Recommender (pure Python) total reward: 476
Final Q estimates: [0.46927374 0.48042705 0.47592593]


#### 4.1.2 Gymnasium Example [EXTRA]
We create a Gym environment where each step corresponds to recommending an item for a randomly sampled user context. We’ll do a short **$\epsilon$-greedy** run.

In [None]:
class RecommenderSystemGymEnv(gym.Env):
    def __init__(self, item_weights, context_dim=2, num_users=1000):
        super().__init__()
        self.item_weights = item_weights
        self.k = item_weights.shape[0]
        self.context_dim = context_dim
        self.num_users = num_users
        self.current_step = 0

        self.action_space = spaces.Discrete(self.k)
        # Observation is the user context
        self.observation_space = spaces.Box(-np.inf, np.inf, shape=(self.context_dim,), dtype=np.float32)

    def reset(self, seed=None, options=None):
        super().reset(seed=seed)
        self.current_step = 0
        self.context = np.random.randn(self.context_dim).astype(np.float32)
        return self.context, {}

    def step(self, action):
        w = self.item_weights[action]
        p = 1.0 / (1.0 + np.exp(- w.dot(self.context)))
        reward = 1.0 if np.random.rand() < p else 0.0
        self.current_step += 1
        done = (self.current_step >= self.num_users)
        info = {}

        # sample next user context
        self.context = np.random.randn(self.context_dim).astype(np.float32)
        return self.context, reward, done, False, info

def run_epsilon_greedy_recommender_gym(env, epsilon=0.1):
    k = env.action_space.n
    Q = np.zeros(k)
    N = np.zeros(k)
    rewards_history = []

    obs, info = env.reset()
    done = False
    while not done:
        if np.random.rand() < epsilon:
            action = np.random.randint(k)
        else:
            action = np.argmax(Q)

        new_obs, reward, done, truncated, info = env.step(action)
        N[action] += 1
        Q[action] += (reward - Q[action]) / N[action]
        rewards_history.append(reward)

        obs = new_obs
        if done or truncated:
            break

    return np.array(rewards_history), Q

# Demo: RecommenderSystemGymEnv
item_weights = np.array([
    [1.5, 0.5],   # item 0
    [-0.5, 1.2], # item 1
    [0.8, 0.8]   # item 2
])
env_rec = RecommenderSystemGymEnv(item_weights, context_dim=2, num_users=1000)
rec_gym_rewards, rec_gym_Q = run_epsilon_greedy_recommender_gym(env_rec, epsilon=0.1)
print("[GYM Recommender] total reward:", rec_gym_rewards.sum())
print("[GYM Recommender] final Q estimates:", rec_gym_Q)

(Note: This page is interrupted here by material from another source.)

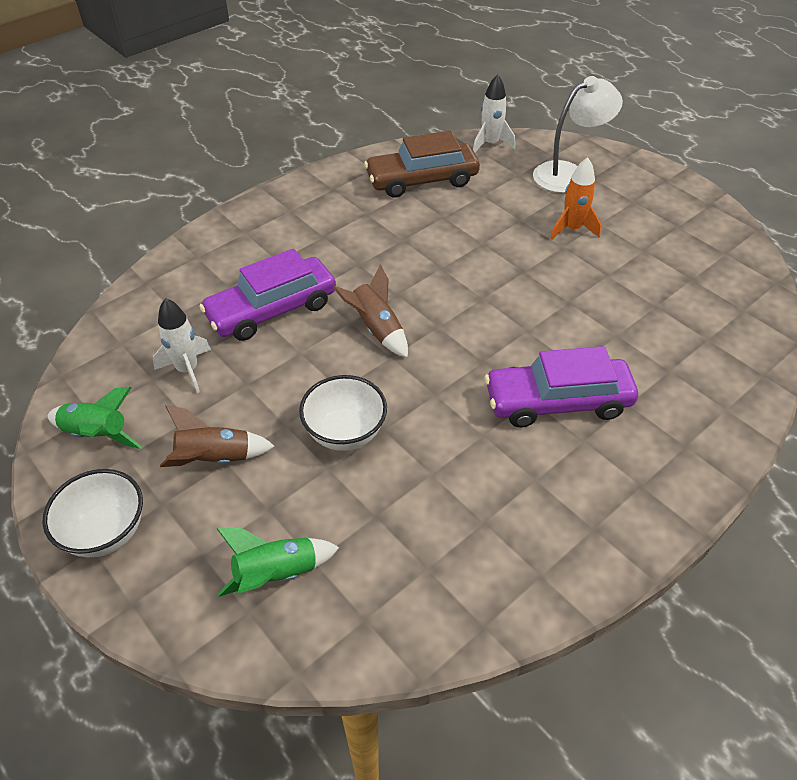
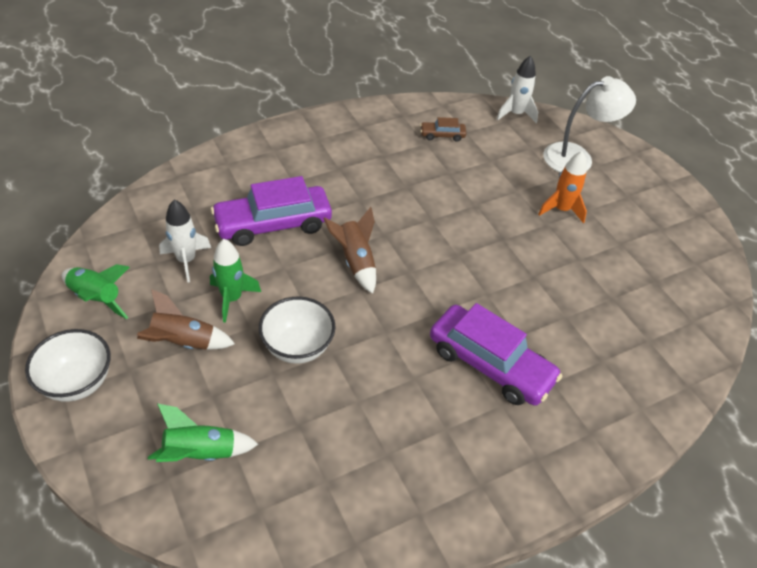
camera: 10 degrees right, 0 degrees up
(254, 399) = (232, 298): none -> green rocket
(422, 180) = (442, 135): brown car -> brown car, size x0.46
(557, 401) = (490, 364): purple car -> purple car turned 150 degrees counterclockwise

[GYM Recommender] total reward: 517.0
[GYM Recommender] final Q estimates: [0.51923077 0.52070263 0.44680851]


### 4.2 Search

A simplified "search" bandit scenario might involve multiple **ranking strategies** or **candidate documents**. We pick which strategy or document to display for a given query, and get a click/no-click reward. Below, we provide a toy model:
- We have `k` different "search strategies."
- Each query is a context vector.
- Probability of a click is a logistic function of the chosen strategy’s weight.

#### 4.2.1 Pure Python Example [EXTRA]
We'll do the same structure as the Recommender, but we’ll call it "SearchBandit."

In [None]:
class SearchBandit:
    """
    Pure Python environment to simulate 'search strategies' bandit.
    """
    def __init__(self, strategy_weights, context_dim=2, num_queries=500):
        self.strategy_weights = strategy_weights
        self.k = strategy_weights.shape[0]
        self.context_dim = context_dim
        self.num_queries = num_queries
        self.current_step = 0

    def get_context(self):
        return np.random.randn(self.context_dim)

    def step(self, action, query_context):
        w = self.strategy_weights[action]
        p = 1.0 / (1.0 + np.exp(- w.dot(query_context)))
        reward = 1 if np.random.rand() < p else 0
        self.current_step += 1
        done = (self.current_step >= self.num_queries)
        return reward, done

def run_thompson_search(env):
    """
    We'll demonstrate Thompson Sampling here.
    """
    k = env.k
    alpha = np.ones(k)
    beta = np.ones(k)
    rewards_history = []

    while True:
        query_context = env.get_context()
        sampled_q = np.random.beta(alpha, beta)
        action = np.argmax(sampled_q)
        reward, done = env.step(action, query_context)
        if reward == 1:
            alpha[action] += 1
        else:
            beta[action] += 1
        rewards_history.append(reward)

        if done:
            break

    return np.array(rewards_history), alpha, beta

# Demo: 3 search strategies
strategy_weights = np.array([
    [1.0, 1.0],   # strategy 0
    [-0.5, 2.0], # strategy 1
    [2.0, -0.2]  # strategy 2
])
search_env = SearchBandit(strategy_weights, context_dim=2, num_queries=500)
search_rewards, alpha_s, beta_s = run_thompson_search(search_env)
print("Search (pure Python) total reward:", search_rewards.sum())
print("Alpha:", alpha_s, "Beta:", beta_s)

Search (pure Python) total reward: 264
Alpha: [114.  68.  85.] Beta: [98. 69. 72.]